Here are some brief highlights: 

  • Paul Nemitz, director, Fundamental Rights and Union Citizenship at the European Commission’s Directorate General for Justice and Consumers, stressed that companies providing services into Europe also need to adapt their business models, and confirmed that talks to clarify trans-border data flows with countries like Japan and Korea have already started to ensure they can fulfill the adequacy agreement.
  • Joe McNamee of European Digital Rights added that transparency is needed for trust. “We are in the midst of a revolution as with big data, combining individual bits of data can lead to new information that neither the individual nor the data collection might anticipate,”  he said. Critical towards third parties that collect and sell web-traffic data designing privacy statements to obfuscate what is being done with the data, he urged researchers to bring consumers into the equation to build trust.
  • But while researchers want and need to maintain this trust, this is not always easy, which was also echoed by Giovanni Buttarelli, the European Data Protection Supervisor, saying, “Whilst the aim is to encourage cutting-edge research and to harness the power of big data, researchers must remember that consumers feel a growing lack of control about the personal data that is being processed which will only increase as connected objects and machine learning are adapted more widely.”
  • Professor Raimund Wildner of GfK Verein, a think tank studying the future of market research, said the new ICC/ESOMAR International Code reflects the future direction of the sector. He added that the speed of change is increasing and the business model is changing with it. Researchers used to define a universe and what a representative sample would be, then, using a questionnaire, they could make a statement about that universe. Falling response rates, however, have made this more difficult.
  • The GDPR has scope for sectors to draft codes of conduct to interpret how laws should apply. Nemitz encouraged the research sector to develop such a code to benefit from the special conditions for research and offered his help and support in developing a code. He also encouraged researchers to innovate by building privacy by design into their data processing set up, saying that any players involved in targeting should build compliance into their software and automated processes to avoid errors and huge fines.
  • Wildner explained that a recent GfK study of 32 professions in 28 countries found that trust in market research has stayed fairly constant because researchers understood the need to maintain confidence. They seek consent when possible, and otherwise the data must be unidentifiable to fall under the research umbrella. If identifiable data is to be shared, consent is needed before data collection begins.
  • Judith Passingham, CEO of Global Operations at Ipsos, agreed that companies need to build effective relationships with respondents and that this is increasingly challenging especially when doing multi-country work. Running more than 50 million interviews a year and using a range of platforms calls for huge development resources. Many respondents prefer to be accessed by mobile, and this impacts questionnaire-length and cuts down on the time to explain what is being done and what market research is. These issues are made more complex with the rise of new competitors, where research is just one of the things they do, and smaller companies that might not apply the same standards of rigor or belong to an association like ESOMAR.
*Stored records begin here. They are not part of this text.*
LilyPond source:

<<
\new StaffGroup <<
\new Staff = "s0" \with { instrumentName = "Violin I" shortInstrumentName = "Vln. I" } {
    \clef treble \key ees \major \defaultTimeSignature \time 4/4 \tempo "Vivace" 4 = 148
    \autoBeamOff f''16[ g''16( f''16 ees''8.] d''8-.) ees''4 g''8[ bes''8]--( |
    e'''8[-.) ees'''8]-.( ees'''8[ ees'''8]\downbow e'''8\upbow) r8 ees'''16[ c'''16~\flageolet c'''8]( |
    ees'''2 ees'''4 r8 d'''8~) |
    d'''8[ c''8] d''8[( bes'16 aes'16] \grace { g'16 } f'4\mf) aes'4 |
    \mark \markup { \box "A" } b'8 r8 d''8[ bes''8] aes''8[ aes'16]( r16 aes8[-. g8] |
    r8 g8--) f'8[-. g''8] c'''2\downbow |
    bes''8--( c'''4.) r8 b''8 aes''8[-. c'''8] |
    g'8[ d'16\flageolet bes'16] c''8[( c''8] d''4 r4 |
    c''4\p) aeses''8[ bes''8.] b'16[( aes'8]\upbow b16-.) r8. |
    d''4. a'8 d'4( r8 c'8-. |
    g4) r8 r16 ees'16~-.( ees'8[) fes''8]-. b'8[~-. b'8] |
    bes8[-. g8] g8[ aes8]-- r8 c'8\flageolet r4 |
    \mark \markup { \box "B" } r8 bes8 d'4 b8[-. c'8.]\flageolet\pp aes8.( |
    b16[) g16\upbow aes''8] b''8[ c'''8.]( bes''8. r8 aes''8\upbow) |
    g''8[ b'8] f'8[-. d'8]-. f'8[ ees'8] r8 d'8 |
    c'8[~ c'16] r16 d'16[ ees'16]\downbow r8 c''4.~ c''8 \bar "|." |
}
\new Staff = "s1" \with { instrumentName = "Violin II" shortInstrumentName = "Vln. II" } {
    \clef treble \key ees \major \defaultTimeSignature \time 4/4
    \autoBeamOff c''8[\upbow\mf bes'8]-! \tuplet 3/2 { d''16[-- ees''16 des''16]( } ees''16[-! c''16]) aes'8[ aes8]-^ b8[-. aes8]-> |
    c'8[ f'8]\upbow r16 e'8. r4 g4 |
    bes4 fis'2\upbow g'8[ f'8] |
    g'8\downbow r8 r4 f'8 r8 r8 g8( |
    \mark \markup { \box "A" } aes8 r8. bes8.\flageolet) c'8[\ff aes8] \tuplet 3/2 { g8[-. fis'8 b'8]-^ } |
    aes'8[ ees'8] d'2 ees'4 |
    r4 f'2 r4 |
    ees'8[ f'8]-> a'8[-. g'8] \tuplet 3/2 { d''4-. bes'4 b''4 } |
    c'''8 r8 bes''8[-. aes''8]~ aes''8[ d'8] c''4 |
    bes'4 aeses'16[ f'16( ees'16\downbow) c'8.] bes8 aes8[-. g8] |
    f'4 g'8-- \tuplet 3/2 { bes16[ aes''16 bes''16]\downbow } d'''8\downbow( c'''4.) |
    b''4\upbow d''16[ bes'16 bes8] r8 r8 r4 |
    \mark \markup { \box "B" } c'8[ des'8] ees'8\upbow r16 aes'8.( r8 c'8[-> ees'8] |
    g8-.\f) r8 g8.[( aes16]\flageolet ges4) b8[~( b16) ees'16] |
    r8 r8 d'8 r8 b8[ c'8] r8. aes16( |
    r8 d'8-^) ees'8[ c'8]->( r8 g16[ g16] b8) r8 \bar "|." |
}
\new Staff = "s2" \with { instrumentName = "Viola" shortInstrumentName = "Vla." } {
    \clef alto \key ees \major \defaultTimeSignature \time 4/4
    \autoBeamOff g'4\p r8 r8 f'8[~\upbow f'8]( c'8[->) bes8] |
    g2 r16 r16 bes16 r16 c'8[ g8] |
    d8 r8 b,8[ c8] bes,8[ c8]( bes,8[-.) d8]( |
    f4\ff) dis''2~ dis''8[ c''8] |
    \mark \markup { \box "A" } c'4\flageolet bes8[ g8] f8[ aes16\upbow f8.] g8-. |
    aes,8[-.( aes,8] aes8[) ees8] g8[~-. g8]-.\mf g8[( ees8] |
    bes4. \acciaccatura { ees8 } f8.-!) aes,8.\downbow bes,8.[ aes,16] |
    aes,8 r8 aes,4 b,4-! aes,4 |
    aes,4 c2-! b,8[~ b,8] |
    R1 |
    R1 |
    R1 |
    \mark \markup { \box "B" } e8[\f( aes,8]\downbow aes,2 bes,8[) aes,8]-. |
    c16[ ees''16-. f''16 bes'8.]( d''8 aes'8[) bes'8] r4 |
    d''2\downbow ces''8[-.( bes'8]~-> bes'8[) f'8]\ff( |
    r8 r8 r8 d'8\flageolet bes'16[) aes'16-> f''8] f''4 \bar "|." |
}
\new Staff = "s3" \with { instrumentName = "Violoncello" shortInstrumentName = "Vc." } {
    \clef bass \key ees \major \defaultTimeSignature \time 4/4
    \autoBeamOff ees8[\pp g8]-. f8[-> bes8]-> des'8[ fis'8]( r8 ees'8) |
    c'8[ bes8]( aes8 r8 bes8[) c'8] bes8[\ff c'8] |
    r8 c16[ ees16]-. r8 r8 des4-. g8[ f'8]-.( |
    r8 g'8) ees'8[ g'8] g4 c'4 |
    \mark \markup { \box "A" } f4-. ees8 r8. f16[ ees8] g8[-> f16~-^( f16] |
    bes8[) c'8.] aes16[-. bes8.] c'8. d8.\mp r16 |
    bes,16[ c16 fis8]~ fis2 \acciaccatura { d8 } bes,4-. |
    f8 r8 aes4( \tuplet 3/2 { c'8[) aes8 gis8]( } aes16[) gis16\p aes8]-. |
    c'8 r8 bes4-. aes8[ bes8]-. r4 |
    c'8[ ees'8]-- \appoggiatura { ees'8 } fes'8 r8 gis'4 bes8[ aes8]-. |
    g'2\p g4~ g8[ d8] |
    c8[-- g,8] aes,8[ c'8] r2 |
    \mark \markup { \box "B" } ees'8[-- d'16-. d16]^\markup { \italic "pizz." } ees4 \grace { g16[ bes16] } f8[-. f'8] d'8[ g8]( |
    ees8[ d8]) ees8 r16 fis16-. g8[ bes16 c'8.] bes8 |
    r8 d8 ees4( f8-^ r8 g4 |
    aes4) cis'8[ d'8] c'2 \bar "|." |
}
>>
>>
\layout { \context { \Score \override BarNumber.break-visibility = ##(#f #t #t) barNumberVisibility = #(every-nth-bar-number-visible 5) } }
  • The Summit thus clearly signaled the need for having an enabling environment for research, while also noting the importance of ethical and safe processing of personal data. This message was in particular highlighted by MEP Victor Negrescu, winner of the MEP Awards on Digital Agenda in 2015. He made the plea that legislators, industry and digital right groups should come together to understand how data can be used in an ethical and secure way to create a thriving economy.